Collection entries

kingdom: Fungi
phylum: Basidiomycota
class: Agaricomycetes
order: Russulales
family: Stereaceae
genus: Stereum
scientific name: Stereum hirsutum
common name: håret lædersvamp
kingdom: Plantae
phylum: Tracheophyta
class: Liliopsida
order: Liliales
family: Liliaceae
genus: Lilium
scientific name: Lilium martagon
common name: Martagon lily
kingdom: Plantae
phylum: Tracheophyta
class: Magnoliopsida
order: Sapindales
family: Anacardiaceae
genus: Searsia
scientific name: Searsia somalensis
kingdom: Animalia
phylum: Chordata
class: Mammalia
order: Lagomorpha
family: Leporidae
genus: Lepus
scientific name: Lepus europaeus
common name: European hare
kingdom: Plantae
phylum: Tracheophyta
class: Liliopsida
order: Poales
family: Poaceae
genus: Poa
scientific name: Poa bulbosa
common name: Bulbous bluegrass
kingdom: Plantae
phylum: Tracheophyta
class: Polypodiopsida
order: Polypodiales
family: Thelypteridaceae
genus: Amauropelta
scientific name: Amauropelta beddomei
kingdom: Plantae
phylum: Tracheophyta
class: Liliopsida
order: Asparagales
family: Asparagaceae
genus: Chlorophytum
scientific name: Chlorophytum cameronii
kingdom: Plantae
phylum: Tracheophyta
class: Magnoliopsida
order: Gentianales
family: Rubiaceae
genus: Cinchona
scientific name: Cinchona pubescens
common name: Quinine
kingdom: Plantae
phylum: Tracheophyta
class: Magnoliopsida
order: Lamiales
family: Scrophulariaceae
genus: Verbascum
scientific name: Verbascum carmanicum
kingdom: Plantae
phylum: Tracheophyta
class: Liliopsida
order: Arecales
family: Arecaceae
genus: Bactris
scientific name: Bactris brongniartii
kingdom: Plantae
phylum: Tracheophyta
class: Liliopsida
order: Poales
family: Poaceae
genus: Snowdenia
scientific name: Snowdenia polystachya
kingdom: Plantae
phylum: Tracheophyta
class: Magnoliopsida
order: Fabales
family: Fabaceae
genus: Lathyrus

Description of the task
Repeat every line of the listing above word for word, keeping the original order.

Answer for the task
kingdom: Fungi
phylum: Basidiomycota
class: Agaricomycetes
order: Russulales
family: Stereaceae
genus: Stereum
scientific name: Stereum hirsutum
common name: håret lædersvamp
kingdom: Plantae
phylum: Tracheophyta
class: Liliopsida
order: Liliales
family: Liliaceae
genus: Lilium
scientific name: Lilium martagon
common name: Martagon lily
kingdom: Plantae
phylum: Tracheophyta
class: Magnoliopsida
order: Sapindales
family: Anacardiaceae
genus: Searsia
scientific name: Searsia somalensis
kingdom: Animalia
phylum: Chordata
class: Mammalia
order: Lagomorpha
family: Leporidae
genus: Lepus
scientific name: Lepus europaeus
common name: European hare
kingdom: Plantae
phylum: Tracheophyta
class: Liliopsida
order: Poales
family: Poaceae
genus: Poa
scientific name: Poa bulbosa
common name: Bulbous bluegrass
kingdom: Plantae
phylum: Tracheophyta
class: Polypodiopsida
order: Polypodiales
family: Thelypteridaceae
genus: Amauropelta
scientific name: Amauropelta beddomei
kingdom: Plantae
phylum: Tracheophyta
class: Liliopsida
order: Asparagales
family: Asparagaceae
genus: Chlorophytum
scientific name: Chlorophytum cameronii
kingdom: Plantae
phylum: Tracheophyta
class: Magnoliopsida
order: Gentianales
family: Rubiaceae
genus: Cinchona
scientific name: Cinchona pubescens
common name: Quinine
kingdom: Plantae
phylum: Tracheophyta
class: Magnoliopsida
order: Lamiales
family: Scrophulariaceae
genus: Verbascum
scientific name: Verbascum carmanicum
kingdom: Plantae
phylum: Tracheophyta
class: Liliopsida
order: Arecales
family: Arecaceae
genus: Bactris
scientific name: Bactris brongniartii
kingdom: Plantae
phylum: Tracheophyta
class: Liliopsida
order: Poales
family: Poaceae
genus: Snowdenia
scientific name: Snowdenia polystachya
kingdom: Plantae
phylum: Tracheophyta
class: Magnoliopsida
order: Fabales
family: Fabaceae
genus: Lathyrus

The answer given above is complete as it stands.